O mundo da música tem tantos profissionais talentosos como chicos-espertos que apenas querem um lugar ao sol numa das maiores indústrias do mundo. A esmagadora maioria das pessoas gosta de música e ouve-a todos os dias. Seja em casa, no carro, nos transportes públicos, enquanto treina no ginásio ou em pleno local de trabalho, o mais importante é que não falte boa música. E sabendo nós o quão estável financeiramente é a vida dos músicos e cantores (pensamos nós, na realidade não é bem assim) damos por nós a desejar arduamente viver a mesma vida do que eles. E desejamos isso porque não estamos devidamente informados sobre o outro lado da vida dessas pessoas. Esta é uma crónica sobre algo tão comum e banal como pouco abordado. Este é o lado negro das digressões.

Enquanto muitos imaginam a vida de um músico em digressão como se fosse um autêntico Deus, a verdade é que a realidade está muito distante de ser idílica. Um estudo recente da organização Help Musicians UK concluiu que mais de 60% dos músicos sofreram de depressão, ou outros problemas psicológicos, durante uma digressão.

────────

O QUE FAZER: Extraia na íntegra o texto acima sobre o lado negro das digressões dos músicos, sem mudar uma única palavra ou sinal.

MATERIAL FORNECIDO:
────────

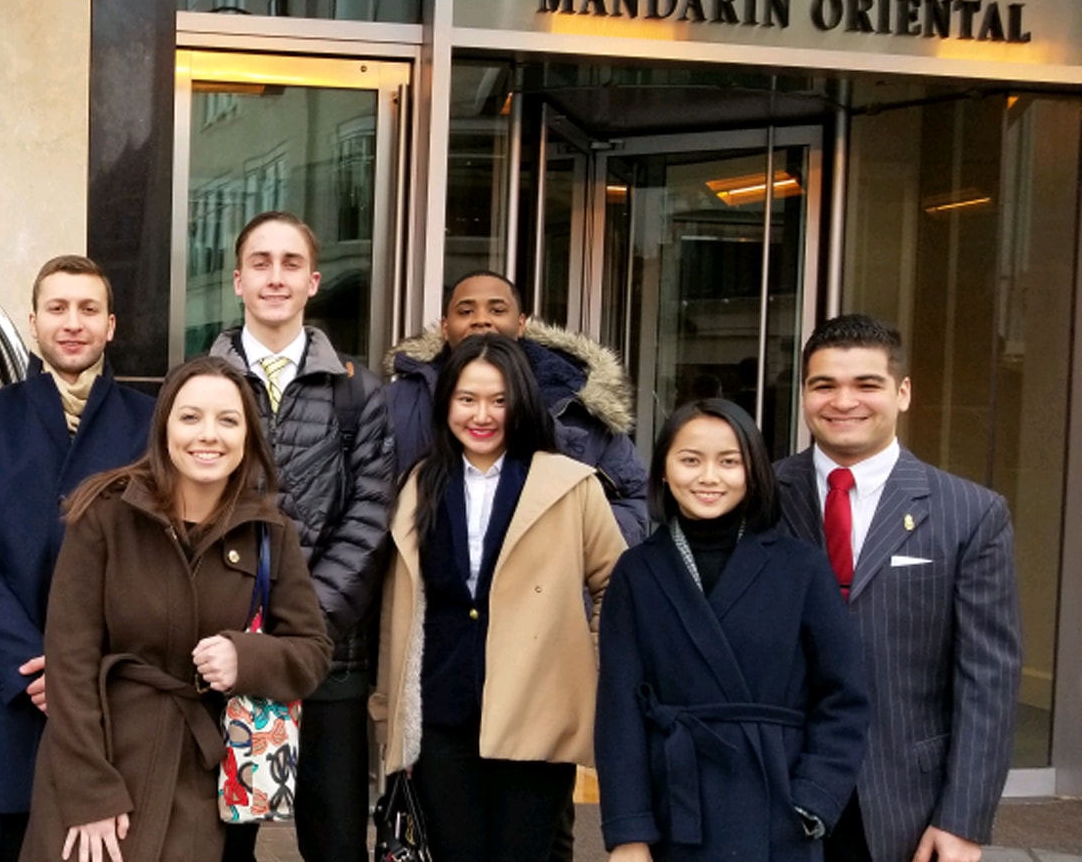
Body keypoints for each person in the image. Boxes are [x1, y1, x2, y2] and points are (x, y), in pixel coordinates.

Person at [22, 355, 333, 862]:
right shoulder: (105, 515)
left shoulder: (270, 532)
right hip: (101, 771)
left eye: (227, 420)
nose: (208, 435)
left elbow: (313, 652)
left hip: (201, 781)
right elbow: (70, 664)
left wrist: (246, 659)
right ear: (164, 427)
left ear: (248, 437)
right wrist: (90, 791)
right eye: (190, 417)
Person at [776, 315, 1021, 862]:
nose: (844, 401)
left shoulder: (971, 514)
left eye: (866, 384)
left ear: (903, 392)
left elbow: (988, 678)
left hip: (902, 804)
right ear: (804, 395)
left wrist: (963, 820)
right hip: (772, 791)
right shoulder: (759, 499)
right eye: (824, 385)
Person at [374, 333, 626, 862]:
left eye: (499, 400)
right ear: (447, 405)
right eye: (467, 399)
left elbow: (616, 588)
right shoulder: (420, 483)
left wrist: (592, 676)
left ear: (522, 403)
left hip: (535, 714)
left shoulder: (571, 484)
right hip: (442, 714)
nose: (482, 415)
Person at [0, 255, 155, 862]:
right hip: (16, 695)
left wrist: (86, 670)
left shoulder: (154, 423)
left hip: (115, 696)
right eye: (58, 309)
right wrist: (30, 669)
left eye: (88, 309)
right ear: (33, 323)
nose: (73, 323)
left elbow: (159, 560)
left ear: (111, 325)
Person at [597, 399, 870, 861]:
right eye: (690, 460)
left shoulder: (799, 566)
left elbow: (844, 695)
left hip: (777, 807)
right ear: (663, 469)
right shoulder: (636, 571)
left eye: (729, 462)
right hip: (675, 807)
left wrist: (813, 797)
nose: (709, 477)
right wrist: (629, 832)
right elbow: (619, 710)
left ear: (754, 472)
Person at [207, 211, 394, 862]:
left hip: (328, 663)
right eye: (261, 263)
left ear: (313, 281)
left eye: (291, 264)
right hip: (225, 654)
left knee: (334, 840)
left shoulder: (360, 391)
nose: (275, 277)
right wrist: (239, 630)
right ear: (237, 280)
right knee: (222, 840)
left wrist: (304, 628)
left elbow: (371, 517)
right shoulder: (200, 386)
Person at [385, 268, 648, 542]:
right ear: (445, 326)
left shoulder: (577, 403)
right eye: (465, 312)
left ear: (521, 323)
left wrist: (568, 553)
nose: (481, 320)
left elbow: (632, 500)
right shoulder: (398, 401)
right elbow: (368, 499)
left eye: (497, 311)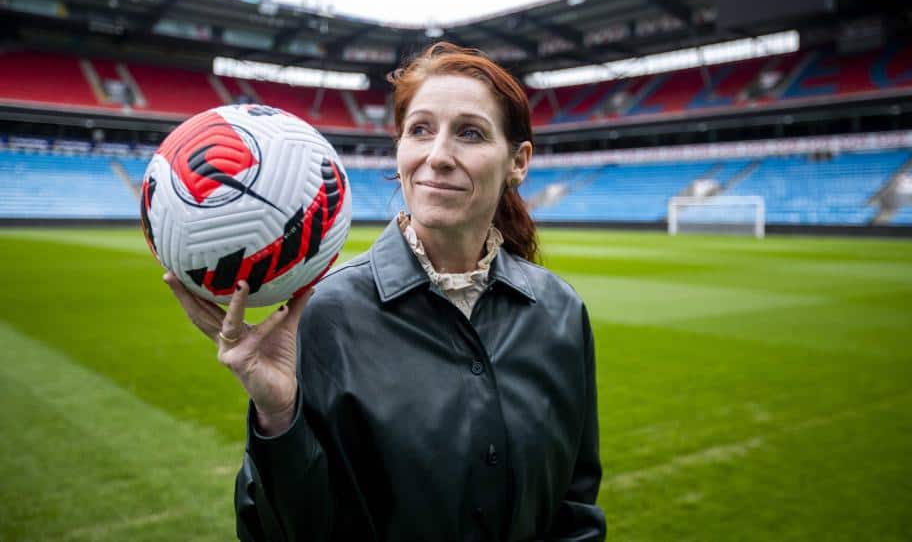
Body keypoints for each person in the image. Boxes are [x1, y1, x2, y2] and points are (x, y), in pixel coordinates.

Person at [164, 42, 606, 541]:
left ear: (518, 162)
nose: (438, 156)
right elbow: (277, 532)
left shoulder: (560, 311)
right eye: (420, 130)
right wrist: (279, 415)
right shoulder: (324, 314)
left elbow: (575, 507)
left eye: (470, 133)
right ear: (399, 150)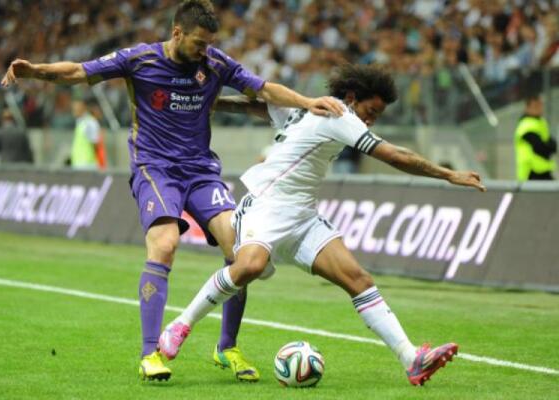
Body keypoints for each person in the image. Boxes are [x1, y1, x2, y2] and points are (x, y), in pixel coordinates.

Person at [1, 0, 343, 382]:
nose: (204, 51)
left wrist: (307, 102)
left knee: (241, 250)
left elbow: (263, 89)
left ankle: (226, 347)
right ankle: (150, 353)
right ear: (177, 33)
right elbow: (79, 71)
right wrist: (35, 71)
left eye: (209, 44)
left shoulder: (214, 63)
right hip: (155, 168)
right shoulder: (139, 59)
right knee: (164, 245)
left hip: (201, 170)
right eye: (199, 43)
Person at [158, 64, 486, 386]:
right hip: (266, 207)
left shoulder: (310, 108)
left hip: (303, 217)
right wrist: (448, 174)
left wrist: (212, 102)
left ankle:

────────

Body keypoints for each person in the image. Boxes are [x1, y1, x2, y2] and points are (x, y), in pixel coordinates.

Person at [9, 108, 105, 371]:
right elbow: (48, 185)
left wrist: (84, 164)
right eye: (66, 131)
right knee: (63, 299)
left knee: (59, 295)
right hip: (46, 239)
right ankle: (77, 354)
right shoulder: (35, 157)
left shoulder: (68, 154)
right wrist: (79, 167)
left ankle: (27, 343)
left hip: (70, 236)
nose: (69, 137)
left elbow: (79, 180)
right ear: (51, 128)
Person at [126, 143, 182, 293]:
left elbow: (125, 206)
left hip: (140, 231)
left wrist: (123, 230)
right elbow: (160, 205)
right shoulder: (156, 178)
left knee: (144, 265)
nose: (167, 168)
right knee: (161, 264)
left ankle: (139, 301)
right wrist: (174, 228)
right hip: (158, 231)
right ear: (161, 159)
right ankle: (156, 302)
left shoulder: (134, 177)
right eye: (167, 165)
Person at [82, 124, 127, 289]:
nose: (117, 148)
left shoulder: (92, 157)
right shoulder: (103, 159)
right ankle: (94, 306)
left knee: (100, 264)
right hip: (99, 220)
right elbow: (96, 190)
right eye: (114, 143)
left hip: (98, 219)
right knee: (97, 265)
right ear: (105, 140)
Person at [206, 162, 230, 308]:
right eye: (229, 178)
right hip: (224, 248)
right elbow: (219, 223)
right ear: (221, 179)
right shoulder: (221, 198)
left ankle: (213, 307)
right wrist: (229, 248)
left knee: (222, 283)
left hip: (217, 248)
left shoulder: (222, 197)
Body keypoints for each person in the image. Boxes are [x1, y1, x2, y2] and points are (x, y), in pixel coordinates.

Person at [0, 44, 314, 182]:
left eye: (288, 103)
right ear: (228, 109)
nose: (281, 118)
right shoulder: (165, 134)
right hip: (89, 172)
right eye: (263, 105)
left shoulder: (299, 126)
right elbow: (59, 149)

────────

ESPAÇO DE RESPOSTA:
O mundo da música tem tantos profissionais talentosos como chicos-espertos que apenas querem um lugar ao sol numa das maiores indústrias do mundo. A esmagadora maioria das pessoas gosta de música e ouve-a todos os dias. Seja em casa, no carro, nos transportes públicos, enquanto treina no ginásio ou em pleno local de trabalho, o mais importante é que não falte boa música. E sabendo nós o quão estável financeiramente é a vida dos músicos e cantores (pensamos nós, na realidade não é bem assim) damos por nós a desejar arduamente viver a mesma vida do que eles. E desejamos isso porque não estamos devidamente informados sobre o outro lado da vida dessas pessoas. Esta é uma crónica sobre algo tão comum e banal como pouco abordado. Este é o lado negro das digressões.

Enquanto muitos imaginam a vida de um músico em digressão como se fosse um autêntico Deus, a verdade é que a realidade está muito distante de ser idílica. Um estudo recente da organização Help Musicians UK concluiu que mais de 60% dos músicos sofreram de depressão, ou outros problemas psicológicos, durante uma digressão.